3. One million grains of sand is, of course, a heap of sand. And, intuitively, what remains after removing a single grain from a heap of sand is itself a heap. But then, contrary to intuition, a single grain of sand is a heap! Where does this reasoning falter? Is it false that a million grains of sand constitutes a heap? If so, how many grains does it take to make a heap? Or does removing a grain from a heap not always produce another heap? If so, what is the smallest heap---that is, the heap such that removing one grain produces a non-heap?
4.   Let RED be the set of all red things. Presumably, RED is not itself red (since sets, one assumes, are colorless). So RED is not a member of itself. Let BLUE be the set of all blue things. Again, BLUE is presumably not blue, and so BLUE is not in BLUE. More generally, for every quality x, let X be the set of all things that exhibit x. Now consider the set S which contains RED, BLUE, and all sets X that are not members of themselves. Is S in S, or not? If it is, then S is not a member of itself. If it's not, then S is a member of itself. Both results are absurd!

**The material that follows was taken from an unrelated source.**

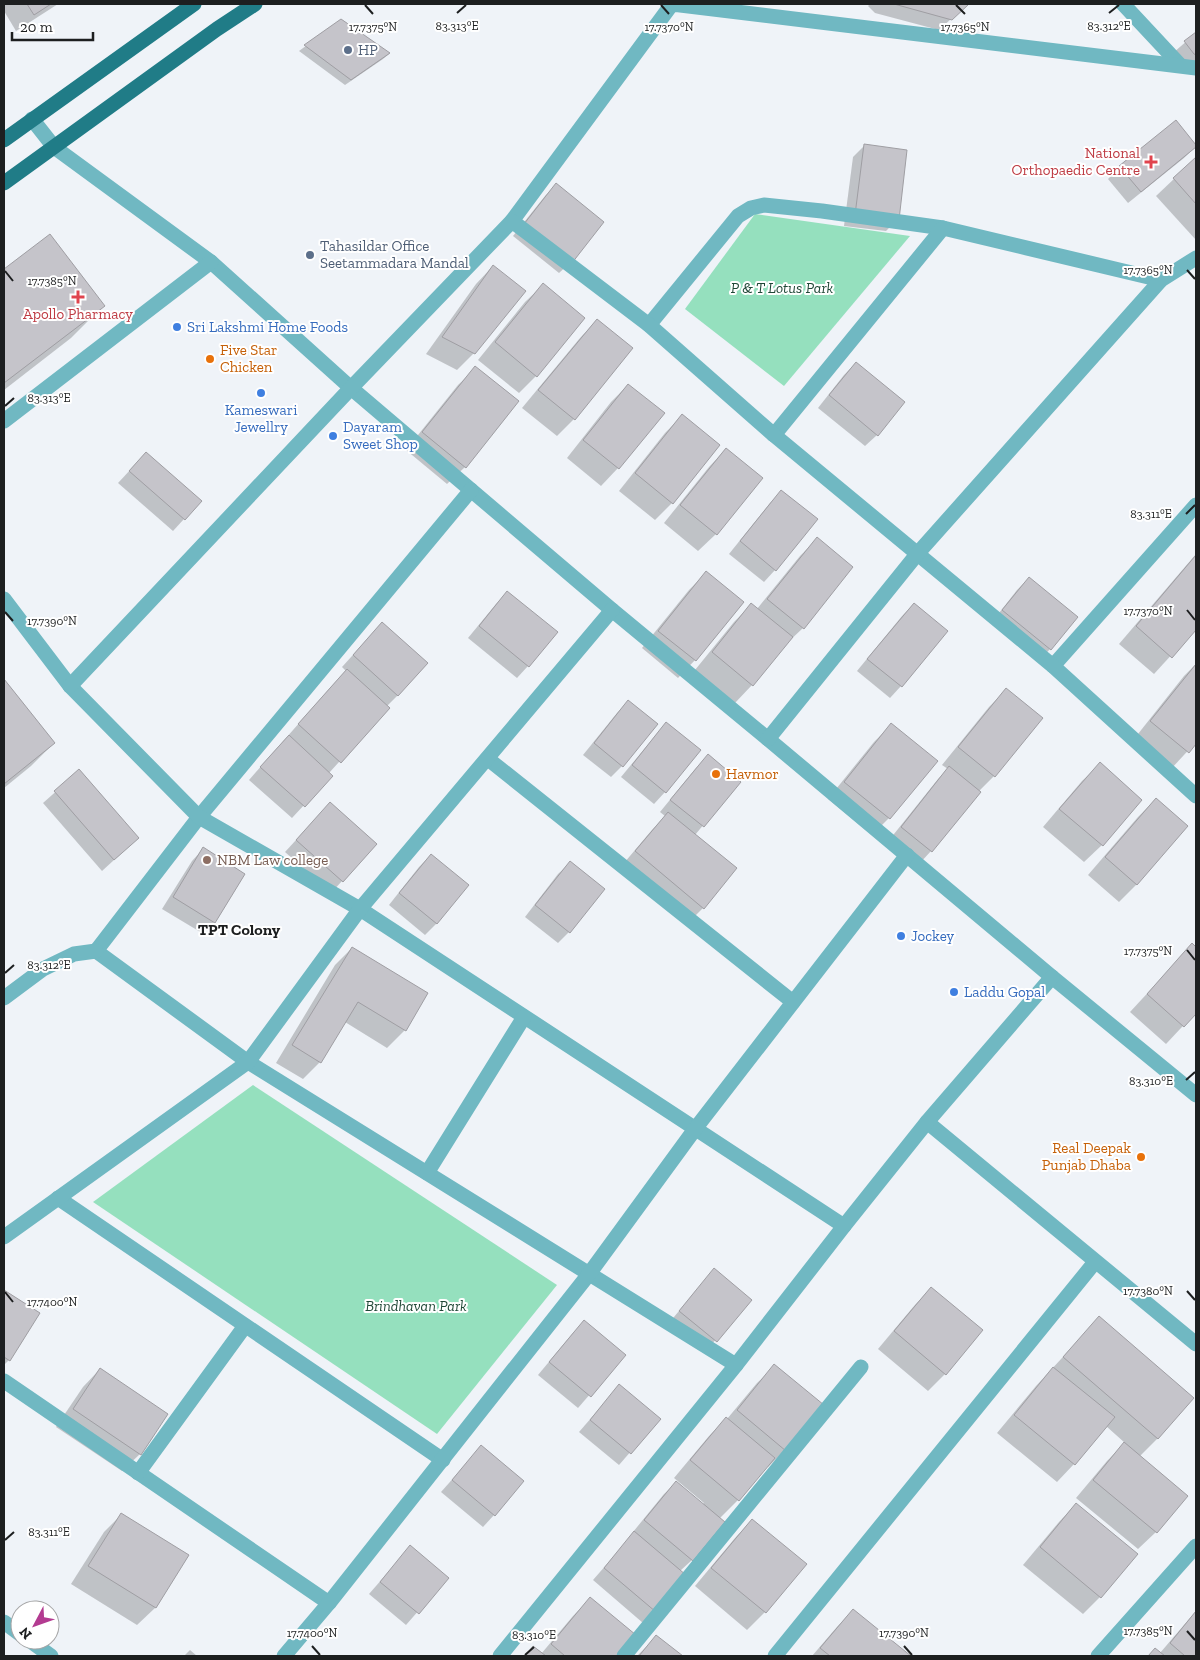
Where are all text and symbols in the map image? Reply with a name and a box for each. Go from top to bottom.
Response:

But the foregoing reasoning seemed perfectly clear and valid. What does this tell us about our methods of argument and our notions of quality, set, and so on?

With guest Roy Sorensen of Dartmouth College, John and Ken discuss these paradoxes and others. Are they irresolvable, or do they disappear once one thinks about them deeply enough? And either way, do they have theoretical or practical significance, or are they just plain mind-blowing fun?

  • Roving Philosophical Report (seek to 5:55): Zoe Corneli interviews Palo Mancuso of UC Berkeley about the history of Russell's paradox, sketched in (4) above. The story revolves around Gottlob Frege, an unpopular and ambitious German mathematician who in the late nineteenth century tried to reduce all of mathematics to logic, and Bertrand Russell, a young and aristocratic English philosopher who discovered a fatal flaw in Frege's attempted reduction.
  • 60-Second Philosopher (seek to 49:35): In this peek at the "paradox philosophy" of Joe Hunt, Ian Scholls shows just how distorted popular notions of paradox can get. Hunt, once the ringleader of a famous Ponzi scheme called the Billionaire Boys Club and now serving a life sentence for murder, held that what something is depends on how you look at it, and that nothing is real except what you want. After "accidentally" killing a con artist who allegedly swindled millions from the Club, Hunt even went so far as to deny that the man was dead! Paradoxical? You decide.